### Activity
Only the closing portion of the entries is to be reproduced: the line containing "index pip: (1117, 651)" through the very last line, exactly as written.

### Data to use
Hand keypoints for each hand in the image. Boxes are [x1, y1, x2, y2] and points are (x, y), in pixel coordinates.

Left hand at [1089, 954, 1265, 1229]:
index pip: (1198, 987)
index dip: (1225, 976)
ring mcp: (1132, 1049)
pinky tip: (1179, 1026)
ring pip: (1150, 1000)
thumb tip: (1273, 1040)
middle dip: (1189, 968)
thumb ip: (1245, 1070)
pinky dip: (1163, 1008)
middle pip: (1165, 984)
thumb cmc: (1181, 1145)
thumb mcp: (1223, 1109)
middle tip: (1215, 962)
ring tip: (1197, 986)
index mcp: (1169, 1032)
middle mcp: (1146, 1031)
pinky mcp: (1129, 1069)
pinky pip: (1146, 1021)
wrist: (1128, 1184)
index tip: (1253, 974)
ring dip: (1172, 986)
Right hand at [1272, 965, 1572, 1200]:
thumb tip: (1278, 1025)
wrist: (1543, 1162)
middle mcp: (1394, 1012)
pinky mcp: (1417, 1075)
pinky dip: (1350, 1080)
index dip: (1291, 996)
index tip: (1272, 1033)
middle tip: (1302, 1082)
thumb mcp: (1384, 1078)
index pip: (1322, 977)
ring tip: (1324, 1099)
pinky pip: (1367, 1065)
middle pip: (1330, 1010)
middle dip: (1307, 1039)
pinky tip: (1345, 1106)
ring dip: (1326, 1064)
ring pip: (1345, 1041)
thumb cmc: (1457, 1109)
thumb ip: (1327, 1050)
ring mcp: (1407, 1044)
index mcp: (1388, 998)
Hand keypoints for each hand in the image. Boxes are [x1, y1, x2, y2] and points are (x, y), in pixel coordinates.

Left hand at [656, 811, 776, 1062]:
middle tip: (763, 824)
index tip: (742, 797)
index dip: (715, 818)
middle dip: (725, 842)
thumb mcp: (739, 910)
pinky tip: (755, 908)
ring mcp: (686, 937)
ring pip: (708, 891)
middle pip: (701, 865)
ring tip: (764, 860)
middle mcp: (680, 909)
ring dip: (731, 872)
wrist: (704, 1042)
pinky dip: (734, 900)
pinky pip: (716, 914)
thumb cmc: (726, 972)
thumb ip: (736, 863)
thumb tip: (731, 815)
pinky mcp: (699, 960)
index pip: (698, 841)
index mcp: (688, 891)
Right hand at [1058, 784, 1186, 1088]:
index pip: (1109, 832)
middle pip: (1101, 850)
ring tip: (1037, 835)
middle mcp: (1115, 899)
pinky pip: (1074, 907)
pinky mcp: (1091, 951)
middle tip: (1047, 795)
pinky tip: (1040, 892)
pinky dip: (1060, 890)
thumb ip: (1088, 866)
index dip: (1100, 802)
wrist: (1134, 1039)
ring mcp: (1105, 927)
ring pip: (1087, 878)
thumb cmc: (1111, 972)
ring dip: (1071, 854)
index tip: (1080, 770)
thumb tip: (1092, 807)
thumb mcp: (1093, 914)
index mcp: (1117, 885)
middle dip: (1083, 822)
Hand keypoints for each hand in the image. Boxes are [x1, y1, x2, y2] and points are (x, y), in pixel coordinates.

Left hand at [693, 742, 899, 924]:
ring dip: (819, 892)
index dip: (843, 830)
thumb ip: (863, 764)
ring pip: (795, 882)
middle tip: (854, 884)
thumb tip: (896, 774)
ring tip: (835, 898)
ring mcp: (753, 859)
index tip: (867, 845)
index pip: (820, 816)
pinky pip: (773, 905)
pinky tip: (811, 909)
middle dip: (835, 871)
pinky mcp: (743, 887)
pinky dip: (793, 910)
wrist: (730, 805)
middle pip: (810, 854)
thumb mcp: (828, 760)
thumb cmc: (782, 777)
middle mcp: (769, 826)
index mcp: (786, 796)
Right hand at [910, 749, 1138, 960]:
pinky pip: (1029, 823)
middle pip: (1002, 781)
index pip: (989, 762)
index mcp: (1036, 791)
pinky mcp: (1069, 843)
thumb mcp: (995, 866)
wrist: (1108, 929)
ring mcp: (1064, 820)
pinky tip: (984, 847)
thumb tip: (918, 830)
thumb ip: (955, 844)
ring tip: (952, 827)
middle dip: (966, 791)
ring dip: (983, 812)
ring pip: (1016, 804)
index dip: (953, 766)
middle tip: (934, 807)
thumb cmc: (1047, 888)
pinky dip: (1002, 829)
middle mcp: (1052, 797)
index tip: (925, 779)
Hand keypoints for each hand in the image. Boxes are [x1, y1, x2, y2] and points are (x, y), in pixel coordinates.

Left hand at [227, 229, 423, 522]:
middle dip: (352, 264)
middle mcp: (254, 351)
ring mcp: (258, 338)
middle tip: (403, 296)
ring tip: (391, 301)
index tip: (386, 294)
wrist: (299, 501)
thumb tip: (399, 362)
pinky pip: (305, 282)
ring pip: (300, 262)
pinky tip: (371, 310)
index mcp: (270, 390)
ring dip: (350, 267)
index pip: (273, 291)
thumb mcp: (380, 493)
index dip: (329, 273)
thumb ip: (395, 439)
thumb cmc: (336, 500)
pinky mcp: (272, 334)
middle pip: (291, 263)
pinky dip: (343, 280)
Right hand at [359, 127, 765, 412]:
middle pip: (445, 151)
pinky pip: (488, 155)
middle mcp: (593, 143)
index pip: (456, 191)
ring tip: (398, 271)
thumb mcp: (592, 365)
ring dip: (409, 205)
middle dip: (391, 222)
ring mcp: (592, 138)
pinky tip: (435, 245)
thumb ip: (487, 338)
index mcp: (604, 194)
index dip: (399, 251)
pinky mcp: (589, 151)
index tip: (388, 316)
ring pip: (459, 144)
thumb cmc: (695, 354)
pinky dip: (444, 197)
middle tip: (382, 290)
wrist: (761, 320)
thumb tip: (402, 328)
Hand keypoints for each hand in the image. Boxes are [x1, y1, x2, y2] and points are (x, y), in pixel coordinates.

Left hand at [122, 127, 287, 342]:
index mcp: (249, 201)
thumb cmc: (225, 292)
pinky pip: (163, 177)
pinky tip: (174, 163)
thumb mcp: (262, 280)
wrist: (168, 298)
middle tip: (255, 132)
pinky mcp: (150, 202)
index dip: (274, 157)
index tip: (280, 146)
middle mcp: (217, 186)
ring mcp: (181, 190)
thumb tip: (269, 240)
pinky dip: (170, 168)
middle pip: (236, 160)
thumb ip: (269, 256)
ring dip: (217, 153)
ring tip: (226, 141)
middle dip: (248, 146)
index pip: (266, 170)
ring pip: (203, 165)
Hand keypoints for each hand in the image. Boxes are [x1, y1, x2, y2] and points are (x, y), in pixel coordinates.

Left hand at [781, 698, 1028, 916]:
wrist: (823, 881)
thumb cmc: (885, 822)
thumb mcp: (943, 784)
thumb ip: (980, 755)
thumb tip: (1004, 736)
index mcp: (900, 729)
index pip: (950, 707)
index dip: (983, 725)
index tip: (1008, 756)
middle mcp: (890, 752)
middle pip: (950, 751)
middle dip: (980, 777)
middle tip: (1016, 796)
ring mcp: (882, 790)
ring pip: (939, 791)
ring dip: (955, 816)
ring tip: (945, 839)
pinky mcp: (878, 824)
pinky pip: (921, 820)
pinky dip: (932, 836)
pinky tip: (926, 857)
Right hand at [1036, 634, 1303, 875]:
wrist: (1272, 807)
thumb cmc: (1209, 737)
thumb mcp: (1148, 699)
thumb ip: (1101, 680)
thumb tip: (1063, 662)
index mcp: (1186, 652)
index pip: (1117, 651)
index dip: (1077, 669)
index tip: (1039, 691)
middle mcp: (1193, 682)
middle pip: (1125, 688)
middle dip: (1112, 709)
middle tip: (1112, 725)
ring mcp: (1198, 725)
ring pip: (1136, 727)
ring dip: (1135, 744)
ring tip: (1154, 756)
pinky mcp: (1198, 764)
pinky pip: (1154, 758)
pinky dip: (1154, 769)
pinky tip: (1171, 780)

### Solution
index pip: (1117, 651)
index dip: (1077, 669)
index tip: (1039, 691)
middle mcp: (1193, 682)
middle pip: (1125, 688)
middle dip: (1112, 709)
middle tip: (1112, 725)
ring mcp: (1198, 725)
ring pip: (1136, 727)
ring dip: (1135, 744)
ring tip: (1154, 756)
pinky mcp: (1198, 764)
pinky pip: (1154, 758)
pinky dip: (1154, 769)
pinky tip: (1171, 780)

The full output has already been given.